Task input:
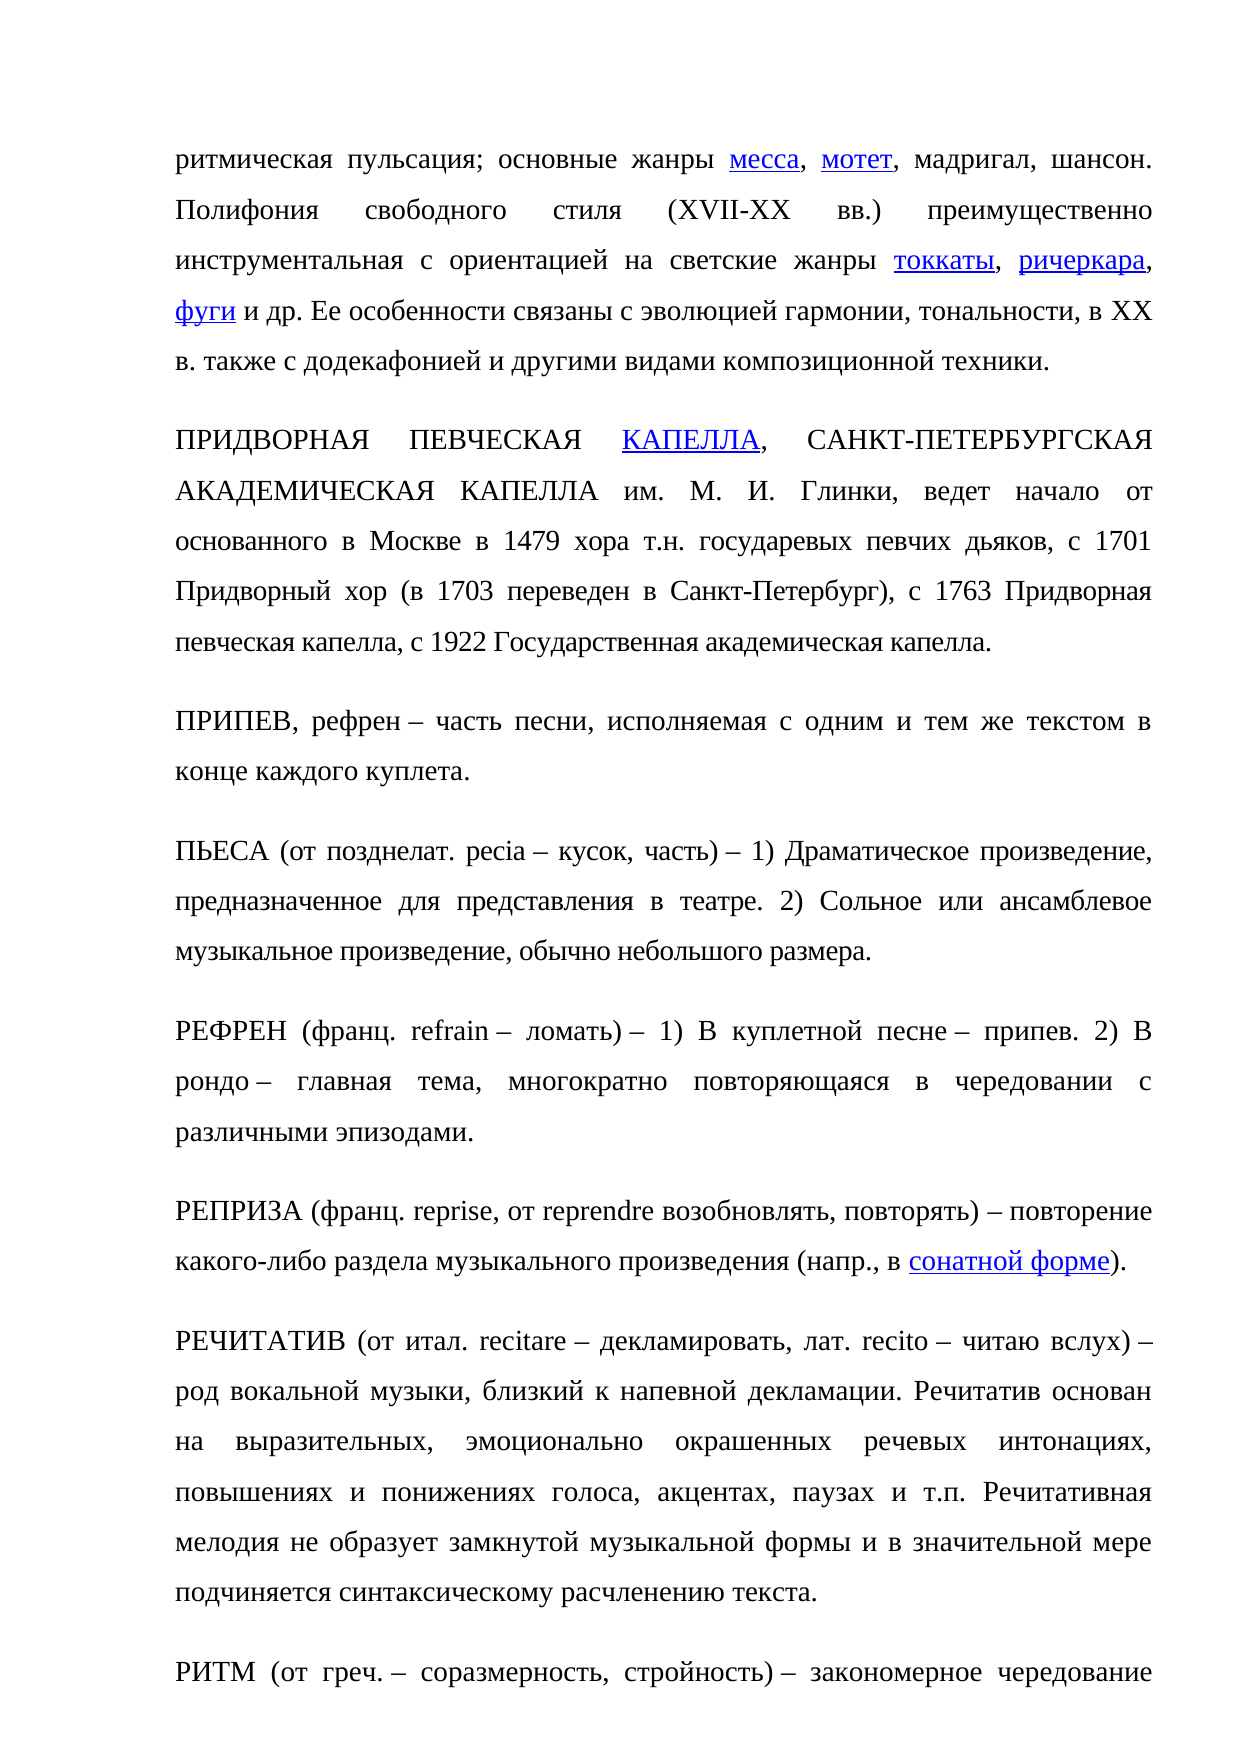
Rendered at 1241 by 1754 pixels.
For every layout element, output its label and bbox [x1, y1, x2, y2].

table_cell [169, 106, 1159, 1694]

--

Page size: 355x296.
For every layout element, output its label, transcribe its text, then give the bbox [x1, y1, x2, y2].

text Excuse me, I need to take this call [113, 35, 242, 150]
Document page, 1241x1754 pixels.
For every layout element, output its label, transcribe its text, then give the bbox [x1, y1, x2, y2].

==

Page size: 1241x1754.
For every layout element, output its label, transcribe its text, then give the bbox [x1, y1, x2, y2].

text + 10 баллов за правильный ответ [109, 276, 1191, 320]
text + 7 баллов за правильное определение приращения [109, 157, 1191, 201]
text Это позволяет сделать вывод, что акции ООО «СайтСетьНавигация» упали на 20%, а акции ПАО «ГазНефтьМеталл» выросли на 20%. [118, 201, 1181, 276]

Goal of the exercise: Give the number of lines in the material above that include the string "pixels", with no further text.

Answer for the task: 2